Dr. Hatem Krema, the current Director of the Ocular Oncology Program at Princess Margaret, says Allan's "professional and insightful" work has played an important role in the care of patients.
"He could provide images of tumours in most difficult locations in the eye with such precision and clarity that enabled me to provide the right decision in patient management," Dr. Krema says. "His in-depth understanding of the potentials and limitations of his imaging instruments and his artistic talent produced text-book class photographs and earned him international reputation and awards."
Allan's career has spanned monumental technology changes – from standard cameras and processing film in-house, to Macintosh computers, black and white laser printers retailing for $7,000, to today's quartet of highly specialized imaging machines, he's seen it all. The four machines now used in his 18th floor clinic office include two ultrasound machines, one invented at Princess Margaret, one advanced camera which costs $160,000 and an optical coherence tomography, or OCT scanner.
"If you don't keep up, you're not going to be here," Allan says of the need to stay on top of technology. "But it's also a development in your field, so you have an interest in it."
Bette Johnston met Allan soon after his arrival at Princess Margaret in 1974, when she was with the Hospital Auxillary and Hospital Board. His work was always outstanding, from his documenting two visits of HRH Princess Margaret, to creating a pictorial archive when the site switched from Sherbourne Street to University Avenue, to recording the opening of the current 16th floor Roof Garden.
"He was just always available, always there," says Bette, who also worked with Allan in her role as CEO of The Princess Margaret Hospital Foundation and as Director of Volunteer Resources. "If you ever needed anything done, you called Allan. He really is a special man and valued friend."
Colleagues in PhotoGraphics and Ocular Oncology offer similar sentiments about Allan, who along with his wife, Sandra, has two sons and two grandchildren, with a third on the way.

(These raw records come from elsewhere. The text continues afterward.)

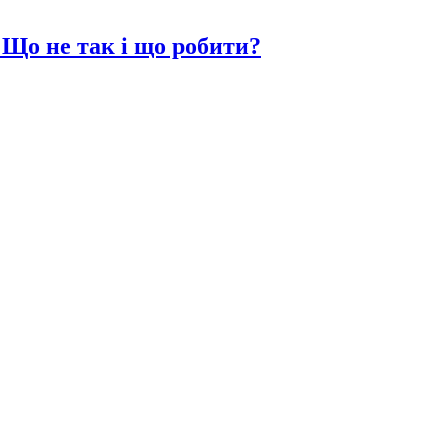
 Що не так і що робити?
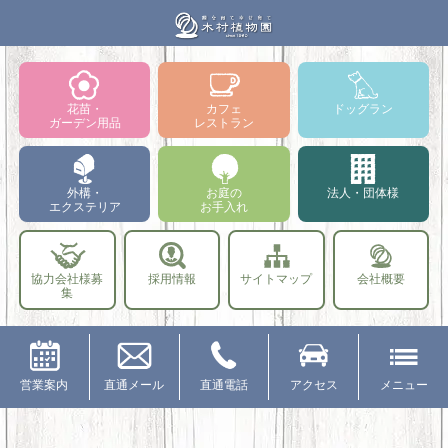
花苗・
カフェ
ドッグラン
ガーデン用品
レストラン
外構・
お庭の
法人・団体様
エクステリア
お手入れ
協力会社様募
採用情報
サイトマップ
会社概要
集
営業案内
直通メール
直通電話
アクセス
メニュー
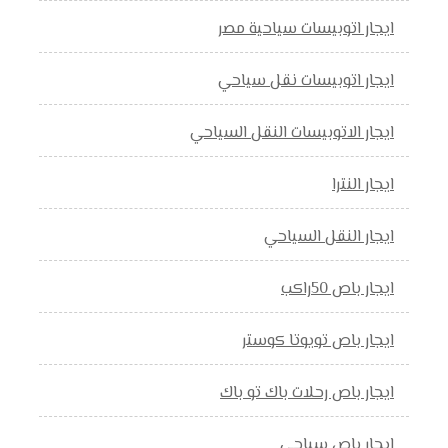
ايجار اتوبيسات سياحية مصر
ايجار اتوبيسات نقل سياحي
ايجار الاتوبيسات النقل السياحي
ايجار النترا
ايجار النقل السياحي
ايجار باص 50راكب
ايجار باص تويوتا كوستر
ايجار باص رحلات باك تو باك
ايجار باص سياحي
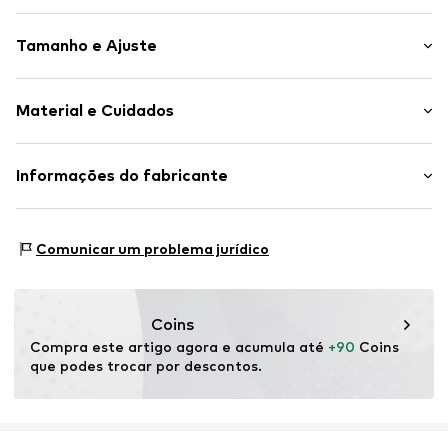
Florido/floral
Tamanho e Ajuste
Gola mandarim
Bainha/borda cosida
Comprimento da manga: Manga comprida
Gola mandarim
Material e Cuidados
Comprimento: Até aos joelhos
Padrão All-Over
Ajuste: Ajuste normal
Slip
Material: 100% Poliéster - PES
Informações do fabricante
Artigo n º.
4068604205760
País de origem: China
Motion E-Commerce
Osterfeldstraße 12-14
Comunicar um problema jurídico
22529 Hamburg
DE
motion-fashion.de/
Coins
Compra este artigo agora e acumula até 
+90
 Coins 
que podes trocar por descontos.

"His managing skills and talent as a photographer kept the place humming," says former colleague Marlene De Chellis. "And his respect for his team got the job done."
Lee Penney, Manager of Ocular Oncology, has known Allan for 20 years and says his "team approach" has always worked to the benefit of patients and staff alike.

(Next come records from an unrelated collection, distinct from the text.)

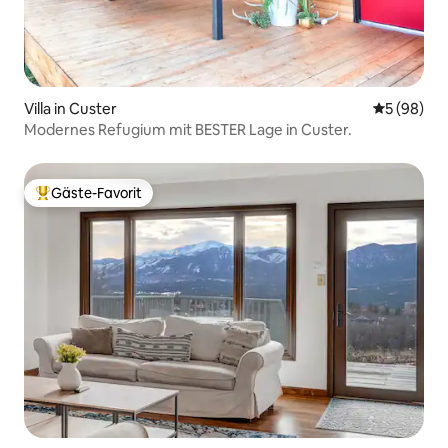
Villa in Custer
Durchschni
5 (98)
Modernes Refugium mit BESTER Lage in Custer.
Gäste-Favorit
Beliebter Gäste-Favorit.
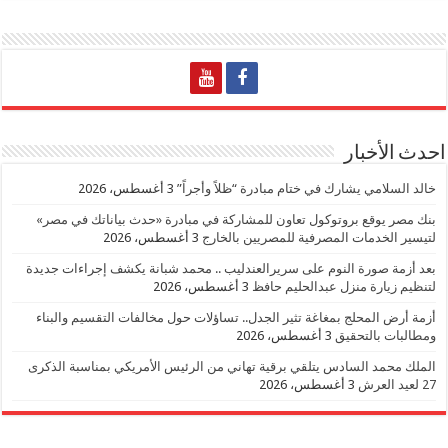
احدث الأخبار
خالد السلامي يشارك في ختام مبادرة “ظلاً وأجراً”
3 أغسطس، 2026
بنك مصر يوقع بروتوكول تعاون للمشاركة في مبادرة «حدث بياناتك في مصر»
لتيسير الخدمات المصرفية للمصريين بالخارج
3 أغسطس، 2026
بعد أزمة صورة النوم على سريرالعندليب .. محمد شبانة يكشف إجراءات جديدة
لتنظيم زيارة منزل عبدالحليم حافظ
3 أغسطس، 2026
أزمة أرض المحلج بمغاغة تثير الجدل.. تساؤلات حول مخالفات التقسيم والبناء
ومطالبات بالتحقيق
3 أغسطس، 2026
الملك محمد السادس يتلقي برقية تهاني من الرئيس الأمريكي بمناسبة الذكرى
27 لعيد العرش
3 أغسطس، 2026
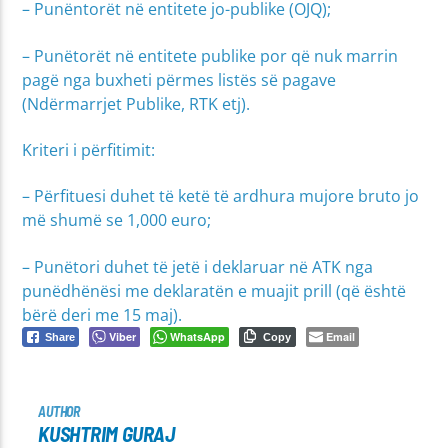
– Punëntorët në entitete jo-publike (OJQ);
– Punëtorët në entitete publike por që nuk marrin
pagë nga buxheti përmes listës së pagave
(Ndërmarrjet Publike, RTK etj).
Kriteri i përfitimit:
– Përfituesi duhet të ketë të ardhura mujore bruto jo
më shumë se 1,000 euro;
– Punëtori duhet të jetë i deklaruar në ATK nga
punëdhënësi me deklaratën e muajit prill (që është
bërë deri me 15 maj).
Viber
WhatsApp
Email
Share
Copy
AUTHOR
KUSHTRIM GURAJ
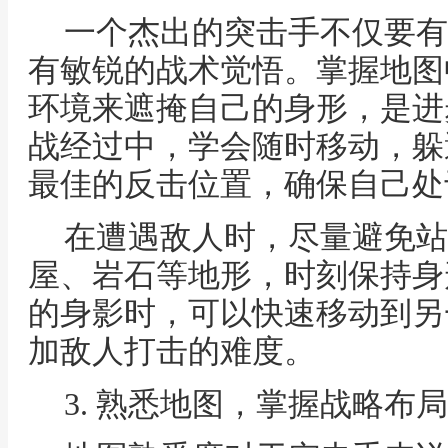
一个杰出的突击手不仅要有
有敏锐的战术觉悟。掌握地图
环境来遮掩自己的身形，是进
战经过中，学会随时移动，躲
最佳的反击位置，确保自己处
在遭遇敌人时，尽量避免站
屋、岩石等地形，时刻保持身
的身影时，可以快速移动到另
加敌人打击的难度。
3. 熟悉地图，掌握战略布局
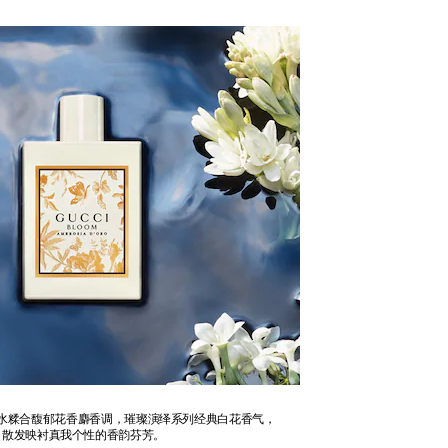
水糅合馥郁花香麝香调，璀璨演绎系列经典白花香气，
散发映衬真我个性的香韵芬芳。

"The team has been the glue that's kept us together and he's played a significant role in that," Lee says. "It's been a family approach to patient care."
Keith Oxley, who until retiring in 2009 drove daily from Mississauga with Connor for 30 years and estimates they logged the equivalent of more than four times around the earth, says his friend "was always a good boss.

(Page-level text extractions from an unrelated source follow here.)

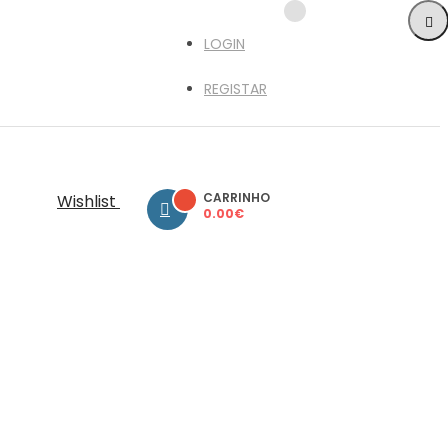
LOGIN
REGISTAR
CARRINHO
Wishlist
0.00
€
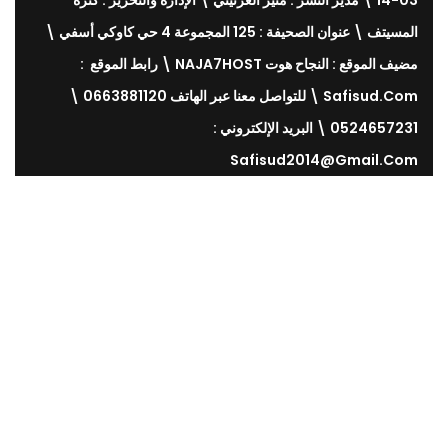
03-14 \ مدير النشر : منير الغرنيتي \ الإدارة والتحرير : كنزة
المسيتف \ عنوان الصحيفة : 125 المجموعة 4 حي كاوكي أسفي \
مضيف الموقع : النجاح هوت NAJA7HOST \ رابط الموقع :
Safisud.com \ للتواصل معنا عبر الهاتف 0663881120 \
0524657231 \ البريد الإلكتروني :
Safisud2014@gmail.com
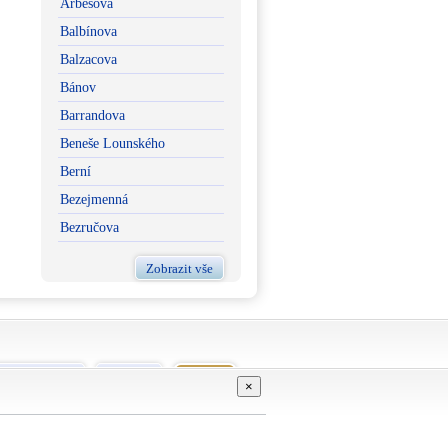
Arbesova
Balbínova
Balzacova
Bánov
Barrandova
Beneše Lounského
Berní
Bezejmenná
Bezručova
Zobrazit vše
vní podmínky
Kontakt
GDPR
×
Živéobce.cz
Proškoly.cz
ŠkolaNaDlani.cz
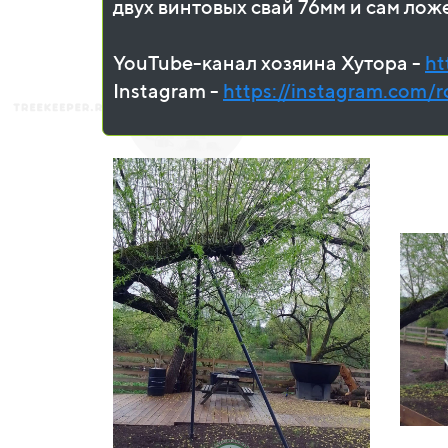
двух винтовых свай 76мм и сам лож
YouTube-канал хозяина Хутора -
ht
Instagram -
https://instagram.com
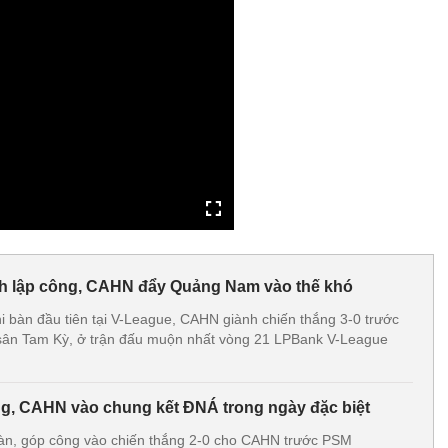
h lập công, CAHN đẩy Quảng Nam vào thế khó
 bàn đầu tiên tại V-League, CAHN giành chiến thắng 3-0 trước
ân Tam Kỳ, ở trận đấu muộn nhất vòng 21 LPBank V-League
ông, CAHN vào chung kết ĐNÁ trong ngày đặc biệt
bàn, góp công vào chiến thắng 2-0 cho CAHN trước PSM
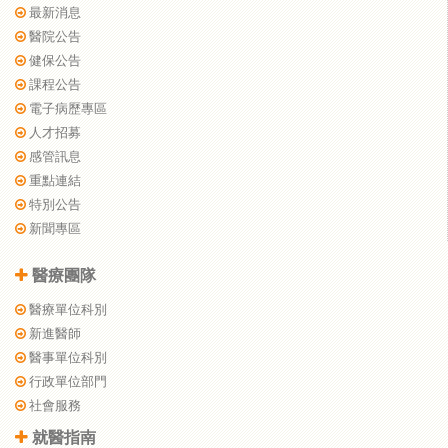
最新消息
醫院公告
健保公告
課程公告
電子病歷專區
人才招募
感管訊息
重點連結
特別公告
新聞專區
醫療團隊
醫療單位科別
新進醫師
醫事單位科別
行政單位部門
社會服務
就醫指南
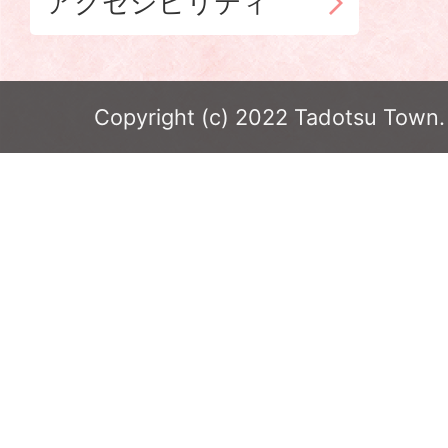
アクセシビリティ
Copyright (c) 2022 Tadotsu Town. 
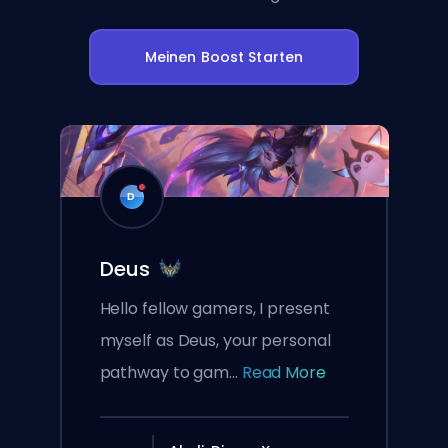
Meinen Boost Starten
D
Deus
Hello fellow gamers, I present
myself as Deus, your personal
pathway to gam...
Read More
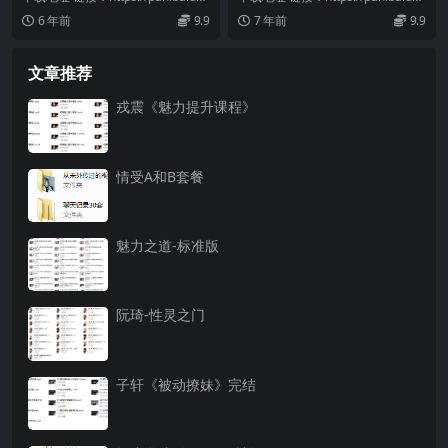
com/s/1NjA2JNx...
com/s/102OsGXb...
6 年前
9.9
7 年前
9.9
文章推荐
戎震《魅力提升课程》
情受A和B套餐
魅力之道-标准版
阮琦-性灵之门
子轩《被动撩妹》完结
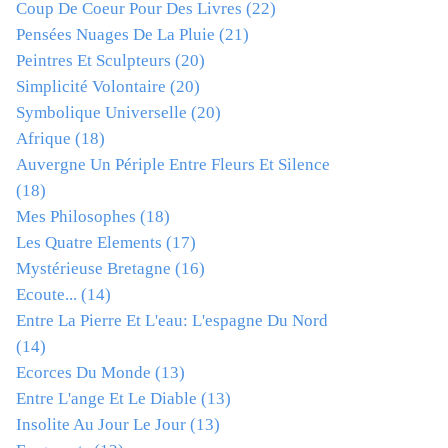
Coup De Coeur Pour Des Livres
(22)
Pensées Nuages De La Pluie
(21)
Peintres Et Sculpteurs
(20)
Simplicité Volontaire
(20)
Symbolique Universelle
(20)
Afrique
(18)
Auvergne Un Périple Entre Fleurs Et Silence
(18)
Mes Philosophes
(18)
Les Quatre Elements
(17)
Mystérieuse Bretagne
(16)
Ecoute...
(14)
Entre La Pierre Et L'eau: L'espagne Du Nord
(14)
Ecorces Du Monde
(13)
Entre L'ange Et Le Diable
(13)
Insolite Au Jour Le Jour
(13)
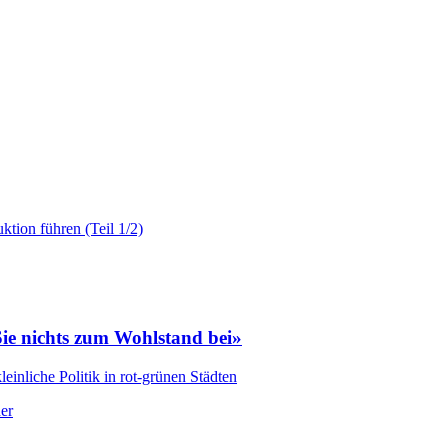
ktion führen (Teil 1/2)
e nichts zum Wohlstand bei»
leinliche Politik in rot-grünen Städten
er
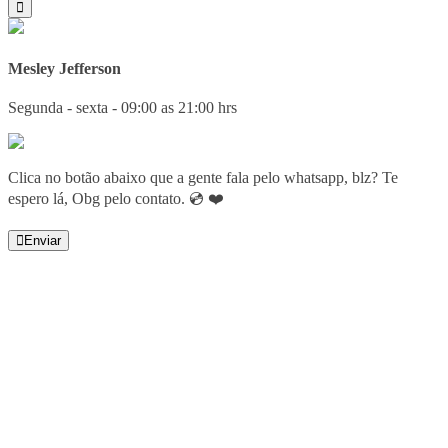
Mesley Jefferson
Segunda - sexta - 09:00 as 21:00 hrs
Clica no botão abaixo que a gente fala pelo whatsapp, blz? Te
espero lá, Obg pelo contato. 💿 ❤️
Enviar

"He tried not to micro-manage and trusted his staff to get the job done," says Keith.
Bruna Ariganello started working in PhotoGraphics about 16 years ago and says she initially thought Allan was serious but soon realized he was a great storyteller with a wonderful sense of humour.
"He was and is the kind of boss you need and hope for," Bruna says.
Allan admits that over the years some people have said his eye images are unsettling. But as he points to the striking and award-winning shots lining the walls of his clinic, he notes the unique characteristics of each photo and what vital information they offered the doctor caring for the patient.
"I'm taking pictures of some pretty unpleasant, gross things," he offers. "But at the same time, some of it is very abstract and not unattractive. I wouldn't say it's art, but it can be artistic."